**Selection:**

------------

The very day we might have been expecting hurricane conditions from Ignacio, we woke in our anchorage off the pueblo of Bahia Los Angeles (BLA) to thick cloud cover and actual scattered showers. Reports had it that up to 20 inches of rain fell inland between La Paz and Escondido, washing out roads and bridges. Well, there was still enough moisture in the remnants that made it to BLA to give old T2 a good wash down (an incidentally, to flood the windows that Don has spent the last six months trying to get sealed!)
The rain and cloud cover really cooled things off keeping the air temperatures in the cockpit down below 90 degrees, so we took advantage of the cooler temps ashore to do something we'd missed doing last year, and that was to visit the local museum. We had seen the sign last year, an unprepossessing hand-lettered thing on the edge of the grass-less and tree-less "zocalo," but had not been enough impressed with the village to imagine that their museum could have anything to offer us.
Thanks to the Baja travelogue Miraculous Air by C.M. Mayo we were clued in to our misjudgment before we missed it. The first thing you see as you come up the lane is a bright orange mural on the outside wall, depicting the red and black cave painting murals that sprinkle the 600 or so remote mountain sites of northern Baja. We had hoped to go see some of these back in Mulege. In front of the mural is the reconstructed skeleton of a 54-foot finback whale. I had just finishing a book on back pain, and let me tell you, this guy had discs! The front yard of the museum is a miniature botanical garden, with plants--mostly of the cactus families--all carefully labeled and arranged between ore cars and one-man locomotives, rusty relics of the area's gold mining days.

------------

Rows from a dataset
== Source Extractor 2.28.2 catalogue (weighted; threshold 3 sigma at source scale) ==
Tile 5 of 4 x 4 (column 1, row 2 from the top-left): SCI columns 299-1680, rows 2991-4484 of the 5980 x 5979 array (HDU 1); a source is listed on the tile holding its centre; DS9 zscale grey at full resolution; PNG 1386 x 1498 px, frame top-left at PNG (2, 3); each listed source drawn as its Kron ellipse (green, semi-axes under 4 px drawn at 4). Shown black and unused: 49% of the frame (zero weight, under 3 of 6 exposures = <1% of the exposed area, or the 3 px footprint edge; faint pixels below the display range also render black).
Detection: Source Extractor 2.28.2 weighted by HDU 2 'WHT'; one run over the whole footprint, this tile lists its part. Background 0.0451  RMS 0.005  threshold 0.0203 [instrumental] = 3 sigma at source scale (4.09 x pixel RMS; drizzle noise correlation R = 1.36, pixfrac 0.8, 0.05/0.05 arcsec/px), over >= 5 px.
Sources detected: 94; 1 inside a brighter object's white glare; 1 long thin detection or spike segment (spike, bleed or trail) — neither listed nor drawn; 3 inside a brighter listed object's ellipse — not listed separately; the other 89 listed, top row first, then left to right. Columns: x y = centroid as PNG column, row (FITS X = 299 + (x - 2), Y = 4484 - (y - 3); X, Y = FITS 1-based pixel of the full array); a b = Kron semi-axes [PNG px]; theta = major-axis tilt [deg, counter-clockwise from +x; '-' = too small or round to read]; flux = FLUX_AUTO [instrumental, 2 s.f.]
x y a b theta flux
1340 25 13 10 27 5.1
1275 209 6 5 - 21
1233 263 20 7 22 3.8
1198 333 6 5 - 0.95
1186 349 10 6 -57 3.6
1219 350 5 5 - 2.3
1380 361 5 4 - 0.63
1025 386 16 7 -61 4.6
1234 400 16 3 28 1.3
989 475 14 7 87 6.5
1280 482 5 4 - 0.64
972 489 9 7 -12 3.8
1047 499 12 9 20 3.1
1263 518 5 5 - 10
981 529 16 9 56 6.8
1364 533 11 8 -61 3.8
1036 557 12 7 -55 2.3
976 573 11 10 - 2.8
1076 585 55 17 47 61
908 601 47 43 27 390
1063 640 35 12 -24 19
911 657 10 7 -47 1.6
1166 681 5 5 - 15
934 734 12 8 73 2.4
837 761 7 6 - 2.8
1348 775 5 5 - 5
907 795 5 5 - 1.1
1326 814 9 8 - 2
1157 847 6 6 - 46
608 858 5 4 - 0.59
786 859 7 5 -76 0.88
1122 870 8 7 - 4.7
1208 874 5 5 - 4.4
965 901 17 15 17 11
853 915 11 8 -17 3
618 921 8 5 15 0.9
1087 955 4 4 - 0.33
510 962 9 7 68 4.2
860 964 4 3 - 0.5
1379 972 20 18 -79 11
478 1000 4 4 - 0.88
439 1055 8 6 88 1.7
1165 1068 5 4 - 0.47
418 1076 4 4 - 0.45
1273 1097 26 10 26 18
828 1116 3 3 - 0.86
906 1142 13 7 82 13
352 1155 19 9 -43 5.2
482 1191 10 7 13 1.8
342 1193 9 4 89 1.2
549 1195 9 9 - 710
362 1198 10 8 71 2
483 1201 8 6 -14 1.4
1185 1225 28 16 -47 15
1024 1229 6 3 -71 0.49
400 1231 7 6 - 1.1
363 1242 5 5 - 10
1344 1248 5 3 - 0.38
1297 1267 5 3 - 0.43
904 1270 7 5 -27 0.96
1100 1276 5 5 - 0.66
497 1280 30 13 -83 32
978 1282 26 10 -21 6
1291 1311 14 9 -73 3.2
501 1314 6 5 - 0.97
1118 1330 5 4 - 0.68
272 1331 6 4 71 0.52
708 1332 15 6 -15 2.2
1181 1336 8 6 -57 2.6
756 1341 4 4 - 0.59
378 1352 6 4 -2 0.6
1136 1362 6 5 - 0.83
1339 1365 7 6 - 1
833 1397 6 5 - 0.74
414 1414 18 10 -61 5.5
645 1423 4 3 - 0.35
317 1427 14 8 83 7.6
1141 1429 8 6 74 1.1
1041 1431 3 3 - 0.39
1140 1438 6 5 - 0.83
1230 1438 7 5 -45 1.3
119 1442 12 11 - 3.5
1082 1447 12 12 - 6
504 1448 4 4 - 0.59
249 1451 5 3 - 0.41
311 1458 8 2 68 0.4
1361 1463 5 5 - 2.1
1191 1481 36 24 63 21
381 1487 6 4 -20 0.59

------------

**Exercises:**
• A. Filter the rows above and copy each one that contains the string "semi", with case counting.
• B. Carry on the account of the visit to Bahia Los Angeles and its museum, picking up after its final sentence.

**Outputs in order:**
• A.
Tile 5 of 4 x 4 (column 1, row 2 from the top-left): SCI columns 299-1680, rows 2991-4484 of the 5980 x 5979 array (HDU 1); a source is listed on the tile holding its centre; DS9 zscale grey at full resolution; PNG 1386 x 1498 px, frame top-left at PNG (2, 3); each listed source drawn as its Kron ellipse (green, semi-axes under 4 px drawn at 4). Shown black and unused: 49% of the frame (zero weight, under 3 of 6 exposures = <1% of the exposed area, or the 3 px footprint edge; faint pixels below the display range also render black).
Sources detected: 94; 1 inside a brighter object's white glare; 1 long thin detection or spike segment (spike, bleed or trail) — neither listed nor drawn; 3 inside a brighter listed object's ellipse — not listed separately; the other 89 listed, top row first, then left to right. Columns: x y = centroid as PNG column, row (FITS X = 299 + (x - 2), Y = 4484 - (y - 3); X, Y = FITS 1-based pixel of the full array); a b = Kron semi-axes [PNG px]; theta = major-axis tilt [deg, counter-clockwise from +x; '-' = too small or round to read]; flux = FLUX_AUTO [instrumental, 2 s.f.]

• B.
Inside we found some amazingly well-presented exhibits. The shell collection alone, presenting over 500 of the 600 some species of shellfish in the Sea of Cortez, is thoroughly organized and annotated by category in Spanish and English. Overhead was another whale skeleton, this one a gray whale, and there were displays of fossils and dried sea creatures and photographs of the once active turtle industry. Farther on was a collection of Cochimi Indian artifacts with a mural behind them depicting their primitive lifestyle. Next was a display of equipment from the rancho era, with saddles and lariats and thick leather chaps to prevent rider and horse from the nasty vegetation. Also a rough bunk and cooking utensils from the early days. Clearly none of these guys were tall! In the next corner was a collection representing the mining that was once done here, with rock samples and more equipment. Wending back towards the entrance were partitions hung with old photographs of the local families as well as some distinguished visitors, including Charles Lindbergh.
The founder and director of the museum, Carolina Shepard, was not there when our group of cruisers passed through, but I had read C.M.Mayo's interview with her in Miraculous Air. Married to a Mexican, Ms Shepard had already lived in Bahia Los Angeles for twenty years before she undertook to coordinate the various piles of junk left lying around into something that could have meaning for the community. Many people--locals and visitors alike -- donated artifacts, time and talent to the collection. Although it should not be missed by any visitor to the Northern Sea, it has clearly been put together with an eye toward educating the upcoming generations of BLA residents to the interrelationships of man's activities and the natural environment around them.
BLA residents still largely make their living from the sea, but bit by bit the emphasis is shifting from fishing to Eco-tourism. So far, the kind of tourism that has reached the Bay of the Angels, has been very low impact, mostly RVers and cruisers. Fonatur has not yet intruded with its heavy hand.
Reprovisioned with fresh veggies, fruit and tortillas, the 2Cs moved north out of the Bay of Los Angeles to the Los Rocas Anchorage of Isla Coronado (also known as Isla Smith.) The Coronado refers to the flat-topped perfectly conical volcano of the island's northern end, which dominates the view of vessels approaching BLA. Last year we snuggled tight into Las Rocas with four or five other boats trying to hide from strong northwesterly winds. This year we were almost alone in flat calm conditions. We had expected to run across more of the boats that had gathered in Don Juan for Ignacio, so this was a pleasant surprise. Our enjoyment of the solitude was broken only by the blasts of passing whales, until one evening when the snarl of ATVs whined across the channel from Punta LA Gringa!
With that we weighed anchor for Puerto Refugio, only to get tempted into Ensenada Alcatraz. Ensenada Alcatraz appears in only two of our three cruising guides, and in one of those it is tacked on at the end of a chapter, out of the sequence that you would encounter it, with the result that less cruisers seem stop there. Or it could be that they are discouraged by its reputation for honking elefantes (westerlies).
On our way north, we had the long sweep of yellow sand and glittering water all to ourselves. We snorkeled its small island in great visibility and walked the beach following coyote tracks, while the wind generator cheerily pumped amps into our batteries.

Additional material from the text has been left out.